{Empty title} | The Nation

Let us assume that the scientists who support theories of anthropogenic global warming are shills of Big Environment, that the earth has undergone many recurring cycles of heating and cooling, of which our present warming trend is just a disturbingly rapid example, that the burning of fossil fuels has not contributed in any significant way to the creation of holes in the ozone layer, the melting of polar ice caps, the rising of sea levels or the destabilization of weather patterns around the globe. Let us trust that Alexander Cockburn's proclamations on the laws of thermodynamics are as weighty and well-reasoned as a fourth-century bishop's proclamations on the nature of God and the Holy Ghost. But then let us step back and look at the rest of the picture. By similar logic, we cannot conclusively link the burning of fossil fuels to increasing rates of pulmonary disorders in urban populations, though anecdotal evidence of smog-related ailments stretches back to the beginning of the industrial revolution.
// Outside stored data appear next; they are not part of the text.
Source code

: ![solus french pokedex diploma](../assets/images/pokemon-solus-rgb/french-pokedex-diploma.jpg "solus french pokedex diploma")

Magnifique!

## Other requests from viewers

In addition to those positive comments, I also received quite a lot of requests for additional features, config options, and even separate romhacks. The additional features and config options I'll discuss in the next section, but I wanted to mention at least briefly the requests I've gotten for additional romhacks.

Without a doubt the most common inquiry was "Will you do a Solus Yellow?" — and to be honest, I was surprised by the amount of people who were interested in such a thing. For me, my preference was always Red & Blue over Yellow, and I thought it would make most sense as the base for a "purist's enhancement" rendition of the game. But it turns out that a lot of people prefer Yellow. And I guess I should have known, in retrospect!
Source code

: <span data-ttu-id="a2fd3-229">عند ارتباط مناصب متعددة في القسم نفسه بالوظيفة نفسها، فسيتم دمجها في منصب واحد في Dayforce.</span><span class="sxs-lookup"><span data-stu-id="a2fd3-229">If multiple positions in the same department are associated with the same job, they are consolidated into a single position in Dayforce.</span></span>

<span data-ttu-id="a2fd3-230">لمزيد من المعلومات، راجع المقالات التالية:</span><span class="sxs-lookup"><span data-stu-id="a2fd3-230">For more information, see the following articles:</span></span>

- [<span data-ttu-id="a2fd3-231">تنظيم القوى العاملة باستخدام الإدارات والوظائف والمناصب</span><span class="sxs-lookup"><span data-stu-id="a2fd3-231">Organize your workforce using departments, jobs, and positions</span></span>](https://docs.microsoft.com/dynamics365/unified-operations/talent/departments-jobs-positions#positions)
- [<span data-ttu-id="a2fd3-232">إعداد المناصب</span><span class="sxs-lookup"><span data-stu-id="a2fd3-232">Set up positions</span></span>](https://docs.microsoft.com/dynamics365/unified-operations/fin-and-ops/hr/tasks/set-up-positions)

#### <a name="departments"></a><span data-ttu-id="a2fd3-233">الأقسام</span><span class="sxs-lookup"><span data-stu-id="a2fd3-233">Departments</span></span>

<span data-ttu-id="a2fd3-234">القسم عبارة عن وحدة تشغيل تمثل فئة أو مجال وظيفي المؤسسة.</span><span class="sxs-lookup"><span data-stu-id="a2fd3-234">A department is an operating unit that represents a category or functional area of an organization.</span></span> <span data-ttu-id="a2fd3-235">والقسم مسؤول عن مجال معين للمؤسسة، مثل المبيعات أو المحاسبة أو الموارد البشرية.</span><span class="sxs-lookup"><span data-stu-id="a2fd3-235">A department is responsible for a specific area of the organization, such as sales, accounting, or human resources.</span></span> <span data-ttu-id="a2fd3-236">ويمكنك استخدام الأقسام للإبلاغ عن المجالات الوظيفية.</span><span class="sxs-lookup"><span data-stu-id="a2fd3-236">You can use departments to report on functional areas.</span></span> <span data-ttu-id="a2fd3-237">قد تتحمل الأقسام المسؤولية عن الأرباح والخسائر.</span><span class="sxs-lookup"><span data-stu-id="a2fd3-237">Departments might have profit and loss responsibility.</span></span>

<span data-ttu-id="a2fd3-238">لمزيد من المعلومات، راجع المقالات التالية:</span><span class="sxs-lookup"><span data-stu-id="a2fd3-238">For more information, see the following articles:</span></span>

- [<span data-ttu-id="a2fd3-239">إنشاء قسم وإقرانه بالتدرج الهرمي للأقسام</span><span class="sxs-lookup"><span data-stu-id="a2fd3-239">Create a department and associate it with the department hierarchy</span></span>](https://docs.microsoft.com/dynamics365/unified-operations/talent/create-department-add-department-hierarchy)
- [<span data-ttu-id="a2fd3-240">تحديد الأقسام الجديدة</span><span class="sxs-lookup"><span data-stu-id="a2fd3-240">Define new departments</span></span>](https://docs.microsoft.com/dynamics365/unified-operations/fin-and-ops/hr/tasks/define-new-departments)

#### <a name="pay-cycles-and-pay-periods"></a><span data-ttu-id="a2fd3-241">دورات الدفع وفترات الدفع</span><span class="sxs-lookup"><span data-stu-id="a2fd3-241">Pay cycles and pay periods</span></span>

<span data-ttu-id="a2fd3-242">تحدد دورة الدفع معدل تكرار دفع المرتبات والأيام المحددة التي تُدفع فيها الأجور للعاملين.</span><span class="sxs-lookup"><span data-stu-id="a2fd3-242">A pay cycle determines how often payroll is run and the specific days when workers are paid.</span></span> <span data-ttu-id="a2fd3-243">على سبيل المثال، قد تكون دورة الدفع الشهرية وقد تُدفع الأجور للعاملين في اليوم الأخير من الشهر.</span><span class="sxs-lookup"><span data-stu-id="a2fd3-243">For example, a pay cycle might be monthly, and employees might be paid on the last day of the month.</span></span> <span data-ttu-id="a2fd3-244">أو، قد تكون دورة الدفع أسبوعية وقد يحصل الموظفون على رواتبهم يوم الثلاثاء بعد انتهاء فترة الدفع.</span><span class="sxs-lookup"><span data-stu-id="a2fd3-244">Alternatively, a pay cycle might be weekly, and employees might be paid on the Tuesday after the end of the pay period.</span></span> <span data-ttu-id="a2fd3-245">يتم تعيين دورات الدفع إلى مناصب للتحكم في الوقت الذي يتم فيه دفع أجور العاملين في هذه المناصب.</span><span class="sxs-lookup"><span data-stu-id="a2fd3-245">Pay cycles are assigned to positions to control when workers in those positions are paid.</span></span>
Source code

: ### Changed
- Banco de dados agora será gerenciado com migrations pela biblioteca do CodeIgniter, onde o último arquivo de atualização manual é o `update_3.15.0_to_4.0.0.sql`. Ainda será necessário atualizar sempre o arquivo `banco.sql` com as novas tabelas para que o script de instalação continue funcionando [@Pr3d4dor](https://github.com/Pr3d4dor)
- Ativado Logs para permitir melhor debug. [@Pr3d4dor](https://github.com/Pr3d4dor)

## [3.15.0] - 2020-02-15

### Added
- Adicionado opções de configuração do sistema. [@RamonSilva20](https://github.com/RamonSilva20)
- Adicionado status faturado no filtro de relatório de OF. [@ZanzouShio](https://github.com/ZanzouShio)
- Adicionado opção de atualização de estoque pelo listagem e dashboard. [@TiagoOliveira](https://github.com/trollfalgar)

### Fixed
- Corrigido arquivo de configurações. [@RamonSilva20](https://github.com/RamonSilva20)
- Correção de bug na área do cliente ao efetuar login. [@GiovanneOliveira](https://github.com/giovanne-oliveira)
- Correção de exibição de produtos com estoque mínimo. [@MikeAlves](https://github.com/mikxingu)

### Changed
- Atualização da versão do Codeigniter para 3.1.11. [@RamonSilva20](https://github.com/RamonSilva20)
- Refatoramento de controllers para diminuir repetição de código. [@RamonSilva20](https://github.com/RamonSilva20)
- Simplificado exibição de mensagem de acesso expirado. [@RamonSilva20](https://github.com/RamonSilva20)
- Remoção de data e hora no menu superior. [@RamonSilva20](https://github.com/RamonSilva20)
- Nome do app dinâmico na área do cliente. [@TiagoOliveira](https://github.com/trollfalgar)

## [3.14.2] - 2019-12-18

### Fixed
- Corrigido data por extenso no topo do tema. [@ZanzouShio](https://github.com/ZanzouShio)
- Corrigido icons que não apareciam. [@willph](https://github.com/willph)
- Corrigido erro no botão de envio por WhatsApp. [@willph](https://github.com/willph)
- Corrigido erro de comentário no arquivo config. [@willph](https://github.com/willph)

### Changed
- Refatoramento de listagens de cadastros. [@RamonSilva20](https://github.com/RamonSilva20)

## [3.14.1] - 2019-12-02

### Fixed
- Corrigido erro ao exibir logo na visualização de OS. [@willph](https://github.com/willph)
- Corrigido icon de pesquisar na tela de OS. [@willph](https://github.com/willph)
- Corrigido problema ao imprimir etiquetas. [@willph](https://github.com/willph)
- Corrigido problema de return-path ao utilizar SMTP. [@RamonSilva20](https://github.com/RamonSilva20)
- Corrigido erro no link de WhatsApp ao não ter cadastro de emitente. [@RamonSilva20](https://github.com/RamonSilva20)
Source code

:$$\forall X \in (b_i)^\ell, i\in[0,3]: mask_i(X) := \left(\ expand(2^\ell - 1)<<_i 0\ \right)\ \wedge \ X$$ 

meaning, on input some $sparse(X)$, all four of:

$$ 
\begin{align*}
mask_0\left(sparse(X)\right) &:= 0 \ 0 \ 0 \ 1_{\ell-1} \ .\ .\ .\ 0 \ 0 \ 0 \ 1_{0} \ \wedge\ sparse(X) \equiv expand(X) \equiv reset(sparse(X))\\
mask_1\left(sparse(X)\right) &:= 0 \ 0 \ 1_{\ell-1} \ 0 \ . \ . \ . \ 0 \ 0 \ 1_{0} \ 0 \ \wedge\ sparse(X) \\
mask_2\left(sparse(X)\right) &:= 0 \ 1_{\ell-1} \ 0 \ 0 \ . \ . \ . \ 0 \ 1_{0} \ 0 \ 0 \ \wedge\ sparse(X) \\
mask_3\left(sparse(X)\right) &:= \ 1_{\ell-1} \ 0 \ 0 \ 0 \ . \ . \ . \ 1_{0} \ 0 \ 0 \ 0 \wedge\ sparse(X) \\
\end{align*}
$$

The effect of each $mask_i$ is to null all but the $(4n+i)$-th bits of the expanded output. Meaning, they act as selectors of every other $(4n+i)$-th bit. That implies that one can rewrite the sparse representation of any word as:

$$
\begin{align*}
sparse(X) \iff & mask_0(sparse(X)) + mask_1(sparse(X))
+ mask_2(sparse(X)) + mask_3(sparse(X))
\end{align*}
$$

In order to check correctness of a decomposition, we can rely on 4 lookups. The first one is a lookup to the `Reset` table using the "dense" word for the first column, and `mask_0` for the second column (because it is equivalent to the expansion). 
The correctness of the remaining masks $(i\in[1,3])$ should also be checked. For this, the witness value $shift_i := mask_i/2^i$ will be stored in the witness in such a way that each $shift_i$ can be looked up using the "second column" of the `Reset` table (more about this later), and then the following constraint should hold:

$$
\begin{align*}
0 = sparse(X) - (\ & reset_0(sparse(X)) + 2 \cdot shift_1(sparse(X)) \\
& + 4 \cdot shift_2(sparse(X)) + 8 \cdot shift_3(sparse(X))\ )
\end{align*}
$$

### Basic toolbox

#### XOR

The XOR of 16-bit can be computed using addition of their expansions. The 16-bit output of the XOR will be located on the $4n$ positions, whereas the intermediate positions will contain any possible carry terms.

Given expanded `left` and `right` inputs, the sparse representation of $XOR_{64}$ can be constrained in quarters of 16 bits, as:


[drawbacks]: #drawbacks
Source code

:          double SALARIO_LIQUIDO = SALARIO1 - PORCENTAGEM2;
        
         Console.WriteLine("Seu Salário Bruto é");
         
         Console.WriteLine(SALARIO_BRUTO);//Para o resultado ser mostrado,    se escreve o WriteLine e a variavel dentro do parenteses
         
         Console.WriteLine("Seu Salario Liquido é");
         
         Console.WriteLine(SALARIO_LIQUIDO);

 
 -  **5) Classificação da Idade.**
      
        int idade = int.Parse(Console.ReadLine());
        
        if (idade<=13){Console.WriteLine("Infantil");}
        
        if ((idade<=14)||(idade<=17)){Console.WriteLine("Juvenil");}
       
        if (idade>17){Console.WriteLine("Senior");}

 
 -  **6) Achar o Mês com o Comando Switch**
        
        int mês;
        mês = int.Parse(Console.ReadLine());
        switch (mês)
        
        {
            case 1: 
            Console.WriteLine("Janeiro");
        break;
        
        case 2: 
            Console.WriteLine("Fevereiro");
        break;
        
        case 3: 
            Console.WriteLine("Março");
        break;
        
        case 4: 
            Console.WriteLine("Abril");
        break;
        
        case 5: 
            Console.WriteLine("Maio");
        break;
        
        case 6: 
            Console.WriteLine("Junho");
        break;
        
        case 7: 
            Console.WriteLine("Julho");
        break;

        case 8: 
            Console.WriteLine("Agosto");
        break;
There is no incontrovertible proof that our thirst for oil was in any way related to the disastrous war in Iraq, though our soldiers secured the oil refineries with fascistic precision as museums and mosques were looted of their irreplaceable relics. Some evidence would indicate that the lakes of toxic sludge created by mountaintop removal are harmful to humans and other species, but the jury is still out. And so let us renounce our outlandish forays into intellectual fantasy, reject all scientific theory that cannot be indisputably proven, and embrace a new Medieval Warm Period with the spiritual calm and serenity that is Alexander Cockburn's gift to the faithful.